If your installer quoted 5,400 kWh per year and you are producing 5,000 to 5,500 with weather variance, you are fine. If your installer quoted 5,400 kWh per year and you are consistently producing 4,200 with no obvious explanation, three things to check before calling them.

First, run PVGIS for your exact address, orientation, and tilt. If PVGIS also predicts around 4,200 kWh, the installer over-estimated by 20% at sale time, and the conversation to have is about why.

Second, look at your daily curves at solar noon on clear days. If your system never reaches the peak power you would expect for your panel capacity (a 5 kWp system should hit 4.0 to 4.6 kW briefly on the best spring days), something is wrong at the hardware or wiring level.

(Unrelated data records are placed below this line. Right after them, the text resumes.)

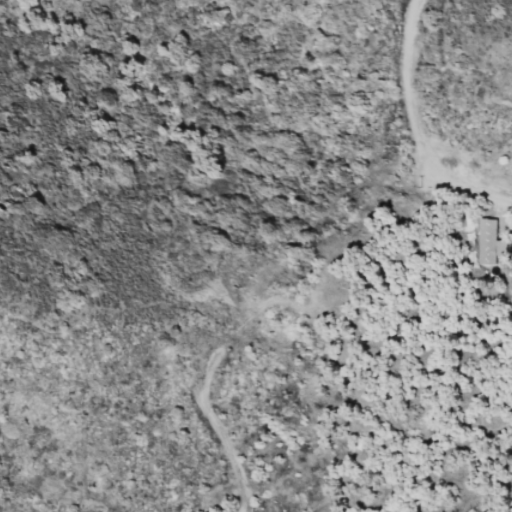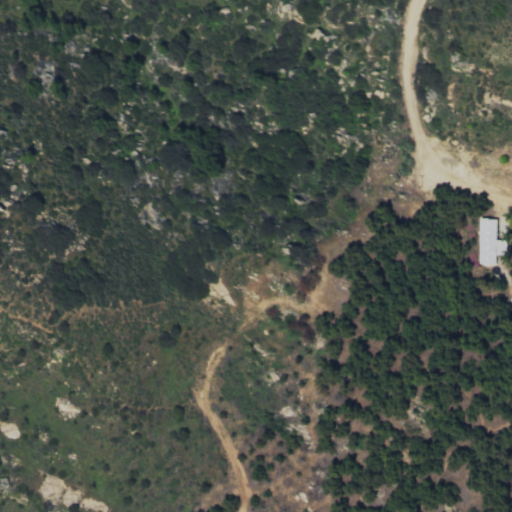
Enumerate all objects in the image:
road: (410, 90)
road: (475, 194)
building: (488, 241)
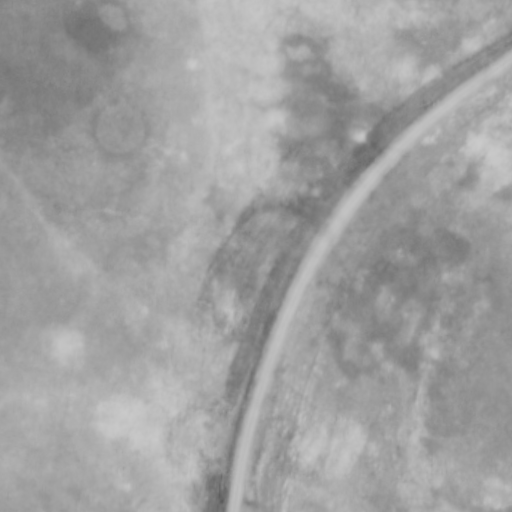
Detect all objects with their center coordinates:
road: (323, 252)
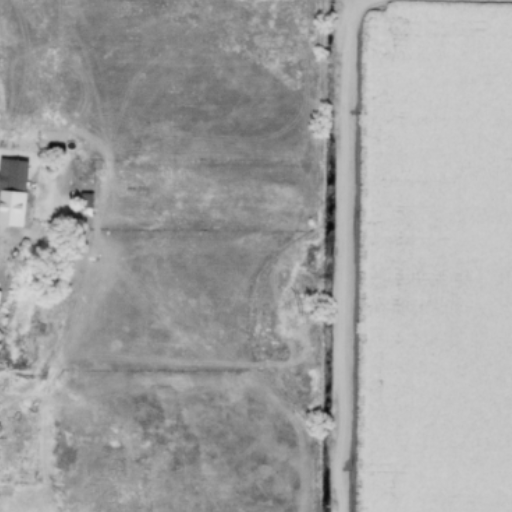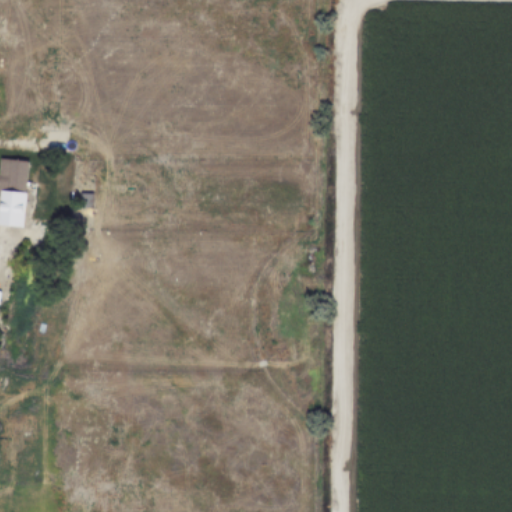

Third, check for shading patterns you did not notice during the sales visit. Walk around the property at different times of day, take photos of the panels with the sun in different positions, and look for the obvious culprits. Trees and buildings cast longer shadows in winter than the installer's summer site visit might have revealed.

If all three checks come back clean and you are still 15% to 20% below the quoted estimate, you have a legitimate case to take to the installer. Be specific. Bring PVGIS output, multi-year data, and dated photos. Most reputable installers will respond constructively to evidence; few will respond constructively to "my system isn't working". The data is your leverage.

The estimate that actually matters

Here is the small reframing that, in my experience, makes solar ownership less stressful: the installer's quote at sale time is for the financial decision, not for the performance assessment.

The financial decision is "should I install solar?" The right number for that decision is a reasonable estimate of long-term production, multiplied by a reasonable estimate of avoided electricity costs, integrated over the expected lifetime of the system. The number that comes out is the projected payback period. If that payback period is acceptable, you sign. The estimate has done its job. Whether year one is 4,800 kWh or 5,300 kWh does not matter very much in a 25-year financial calculation.

The performance assessment is a separate exercise, and it starts at year three with your own data, not at year one with the installer's estimate. The reference point shifts from a marketing document to a multi-year average derived from actual measurements. By year five, the installer's quote should be a historical curiosity. By year ten, it has been replaced by something far more accurate: the lived behaviour of the actual system on the actual roof in the actual climate of where you happen to live.

This is, in the end, the whole point of monitoring. Not to second-guess the installer, not to win arguments, not to feel virtuous about kilowatt-hours, but to build a private baseline that makes future judgements better than they would otherwise have been. The estimate is a starting point. The data is the destination.